E assim ele foi eleito mais em
função de sua bizarrice. O povo gosta de novidades e de qualquer coisa que o
divirta, que o faça esquecer por instantes as agruras da vida.
Logo ao ser nomeado governante, o
sujeito colocou em prática suas ideias. Instituiu a super Secretaria denominada
“Coordenação Central”, a quem todas as outras eram subordinadas. A primeira
medida da Coordenação Central foi a de instituir privilégios a todos que
aderissem ao novo governo. Bastava comparecer na repartição e preencher um
formulário com os seus dados pessoais e confessasse, sob responsabilidade civil
e criminal, que não era homossexual, não era fiel de religiões demoníacas,
nunca fizera ou incentivara abortos e não fumava. Se aprovado, tinha o direito
de usar uma braçadeira com uma cruz branca sob um fundo preto.
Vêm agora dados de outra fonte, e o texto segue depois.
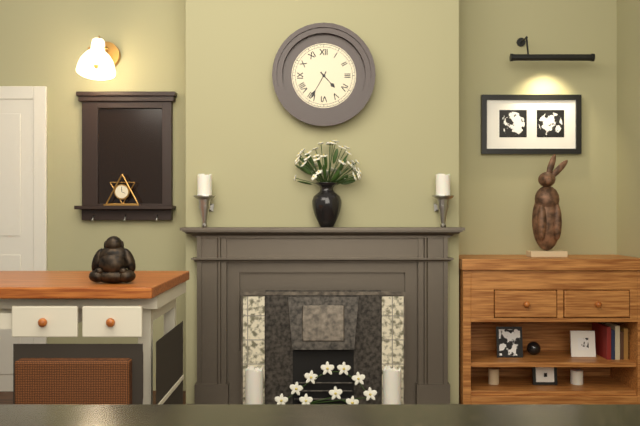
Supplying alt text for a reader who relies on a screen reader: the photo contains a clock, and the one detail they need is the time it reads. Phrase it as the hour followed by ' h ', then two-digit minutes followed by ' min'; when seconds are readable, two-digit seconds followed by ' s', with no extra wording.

Os privilegiados não podiam ser
presos e nem multados por infrações no trânsito. E quando dois deles cruzassem
na rua ou em qualquer lugar deveriam dar uma saudação, esticando o braço
direito e gritando “Aleluia!”. De início, foi uma farra aquela gritaria de
Aleluia, mas, ao passar do tempo, a saudação passou a ser séria. O povo
gostava. Parecia fazer parte do governo, dos mandantes. Além de ser muito
divertido.
O eleito continuou com suas ações
inovadoras. Instituiu a “Gestão Popular”, que passou a ser conhecida pela
abreviatura GESTAPO. Esse órgão estimulava a chamada “Delação Premiada”. Todos
podiam comparecer na repartição e delatar amigos, desconhecidos, vizinhos ou
parentes de qualquer ato que contrariasse as regras governamentais. O delator
recebia um bônus para reduzir os seus tributos, ou, então, ganharia o valor em dinheiro.
Longas filas de delatores na
frente da GESTAPO. Os acusados eram trancafiados por medida cautelar até o
julgamento. Cabia a ele o ônus da prova em contrário da acusação delatada. Os policiais
da GESTAPO circulavam nas ruas, a invadir as casas dos suspeitos e agredir os
antipáticos. Respeitavam somente aqueles que usavam a braçadeira da Coordenação.
Mais um motivo para que todos
corressem à procura da adesão à super Secretaria.
E tudo foi assim até o dia em que
o povo, aos poucos, percebeu que a piada transformou-se em pesadelo.